Muted Overnight Moves in Dollar but Share Prices Up

March 15, 2019

The dollar this Ides of March is unchanged from Thursday closing levels against the yen, loonie and Swiss franc. The dollar fell 0.2% against the euro, sterling and Australian and New Zealand dollars and by 0.1% versus the yuan.

Share prices rose 1.3% in China, 0.8% in Japan, and 0.6% in Hong Kong and show gains between 0.5% and 1.0% relative to the German Dax, Paris Cac and British Ftse.

The price of WTI oil is slightly above $58.8 billion and holding onto yesterday’s gain, while Comex gold has risen 0.6%.

Ten-year German bund and British gilt yields firmed a basis point.

There’s been two shootings with 49 dead at mosques in Christchurch on New Zealand’s South Island.

The latest Bank of Japan policy review as expected left targets for the overnight interest rate (-0.1%), the 10-year JGB yield (around 0%), and other quantitative elements of that central bank’s easy stance unchanged. In a released statement, Board members did downgrade their views of global growth and Japanese exports and industrial production, observing recent weakness in each instance. Forward guidance wasn’t changed:

The Bank will continue with “Quantitative and Qualitative Monetary Easing (QQE) with Yield Curve Control,” aiming to achieve the price stability target of 2 percent, as long as it is necessary for maintaining that target in a stable manner. It will continue expanding the monetary base until the year-on-year rate of increase in the observed CPI (all items less fresh food) exceeds 2 percent and stays above the target in a stable manner. As for policy rates, the Bank intends to maintain the current extremely low levels of short- and long-term interest rates for an extended period of time, taking into account uncertainties regarding economic activity and prices including the effects of the consumption tax hike scheduled to take place in October 2019.
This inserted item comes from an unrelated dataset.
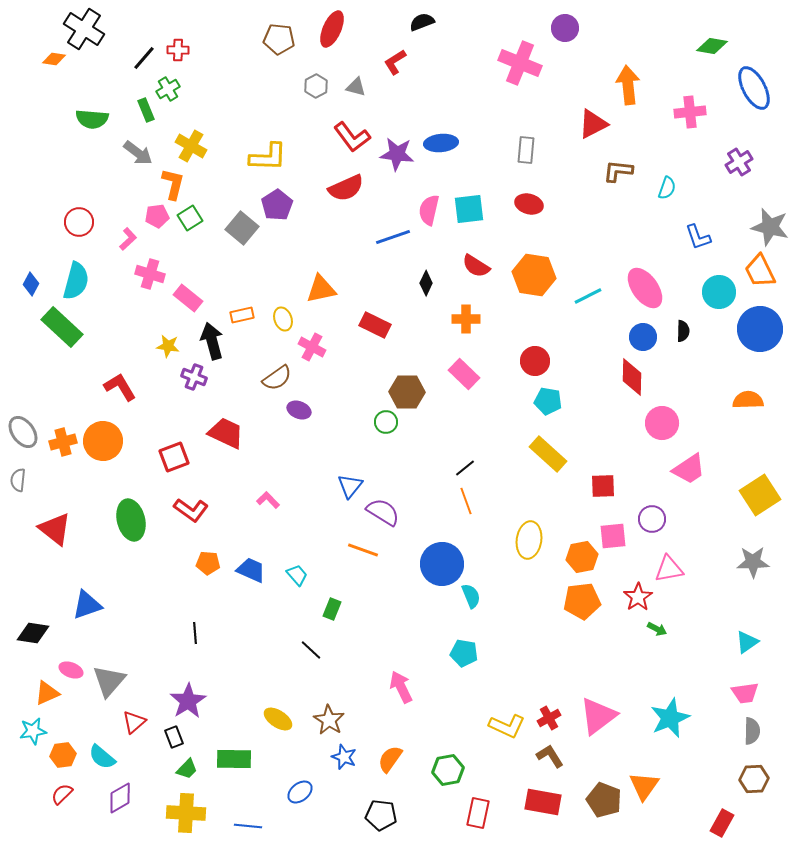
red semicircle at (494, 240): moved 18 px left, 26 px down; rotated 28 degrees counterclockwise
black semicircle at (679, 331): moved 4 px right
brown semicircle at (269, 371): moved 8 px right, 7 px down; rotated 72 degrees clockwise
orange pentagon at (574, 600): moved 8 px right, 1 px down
As before, two of the nine board members, Harada and Kataoka, dissented in favor of greater monetary stimulus, but Governor Kuroda in the subsequent press conference rejected such a need, noting that domestic demand continues to rise and insisting that the likeliest future scenario is one in which Japan’s economy continues its moderate expansionary trend. By the same token, he defended the bank’s negative short-term interest rate, which has drawn criticism from business and some government officials, saying that the existing policy mustn’t be ended before 2% inflation has been achieved and reiterating that the mission is taking longer than had been foreseen but that it will succeed eventually.
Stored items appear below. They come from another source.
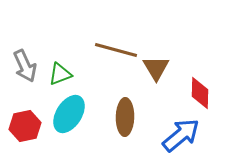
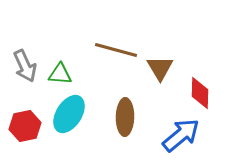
brown triangle: moved 4 px right
green triangle: rotated 25 degrees clockwise
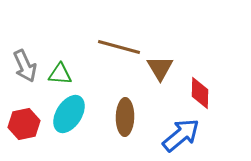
brown line: moved 3 px right, 3 px up
red hexagon: moved 1 px left, 2 px up
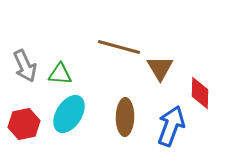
blue arrow: moved 10 px left, 9 px up; rotated 30 degrees counterclockwise
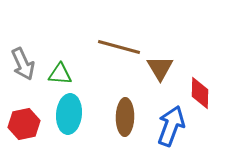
gray arrow: moved 2 px left, 2 px up
cyan ellipse: rotated 27 degrees counterclockwise
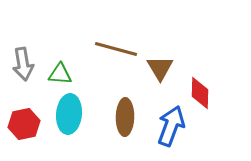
brown line: moved 3 px left, 2 px down
gray arrow: rotated 16 degrees clockwise
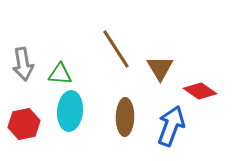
brown line: rotated 42 degrees clockwise
red diamond: moved 2 px up; rotated 56 degrees counterclockwise
cyan ellipse: moved 1 px right, 3 px up
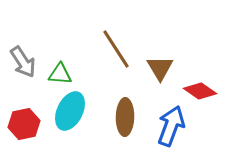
gray arrow: moved 2 px up; rotated 24 degrees counterclockwise
cyan ellipse: rotated 21 degrees clockwise
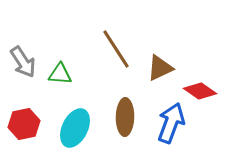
brown triangle: rotated 36 degrees clockwise
cyan ellipse: moved 5 px right, 17 px down
blue arrow: moved 3 px up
Consumer prices in the euro area rose 0.3% both overall and in the core measure during February. On-year total inflation edged up 0.1 percentage point to 1.5% but remained will below a recent high of 2.3% last October. Moreover, core underlying inflation that excludes food and energy dipped 0.1 percentage point 1.0%, which also matches the pace in the previous 12 months through February of 2018.

German wholesale prices went up 0.3% last month as mineral oil products jumped 0.9%. The WPI was 1.6% higher than a year earlier, down from a 12-month 4.0% rate of increase last October.
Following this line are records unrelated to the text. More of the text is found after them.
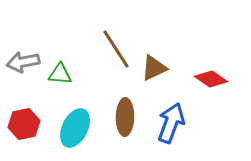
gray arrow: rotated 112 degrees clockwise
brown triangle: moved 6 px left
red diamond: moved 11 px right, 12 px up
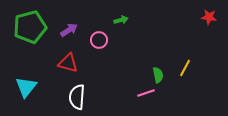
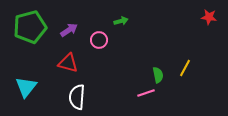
green arrow: moved 1 px down
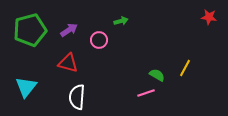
green pentagon: moved 3 px down
green semicircle: moved 1 px left; rotated 49 degrees counterclockwise
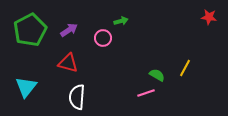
green pentagon: rotated 12 degrees counterclockwise
pink circle: moved 4 px right, 2 px up
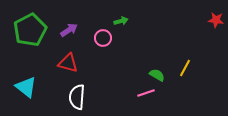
red star: moved 7 px right, 3 px down
cyan triangle: rotated 30 degrees counterclockwise
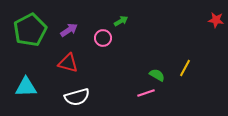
green arrow: rotated 16 degrees counterclockwise
cyan triangle: rotated 40 degrees counterclockwise
white semicircle: rotated 110 degrees counterclockwise
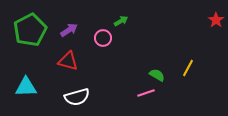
red star: rotated 28 degrees clockwise
red triangle: moved 2 px up
yellow line: moved 3 px right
Chinese new home prices rose 0.5% on month in February, a 10-month low, but notched a 10.4% year-on-year advance, most in 21 months.

Italian consumer prices rose 0.1% on month in February, lifting the 12-month increase from January’s 9-month low of 0.9% by 0.1 percentage point to 1.0%. Italian industrial orders recorded a third consecutive on-year decline in January. The drop was 1.2% after declines of 4.7% in December and 2.2% in November. Industrial sales were 0.6% higher in January than a year earlier.

Dutch retail sales in February posted their smallest year-on-year increase (1.6%) in ten months. The Dutch trade surplus in January of EUR 2.868 billion was down from EUR 3.66 billion in December and EUR 3.2 billion a year earlier.

Irish GDP grew 6.7% last year versus 7.2% in 2017. Ireland’s current account surplus of EUR 28.996 billion in 2018 was bigger than the prior year’s surplus of EUR 24.924 billion.

Consumer prices in the year to February rose 1.5% in Austria, 1.2% in Poland but 5.0% in Cyprus.

Turkish unadjusted unemployment ended 2018 at a rate of 13.5% versus 10.4% in December 2017. The seasonally adjusted jobless rate climbed 0.6 percentage points on month to 12.7% in December.

New Zealand’s manufacturing purchasing managers index recovered 0.6 index points to 53.7 in February but remained below December’s 6-month high of 55.1.

Investors now await U.S. data for industrial production, capacity usage, job hires and separations, consumer sentiment a la the U. Michigan index, and the empire state manufacturing index. Canada will be reporting existing home sales and the monthly survey of manufacturing orders, sales and inventories.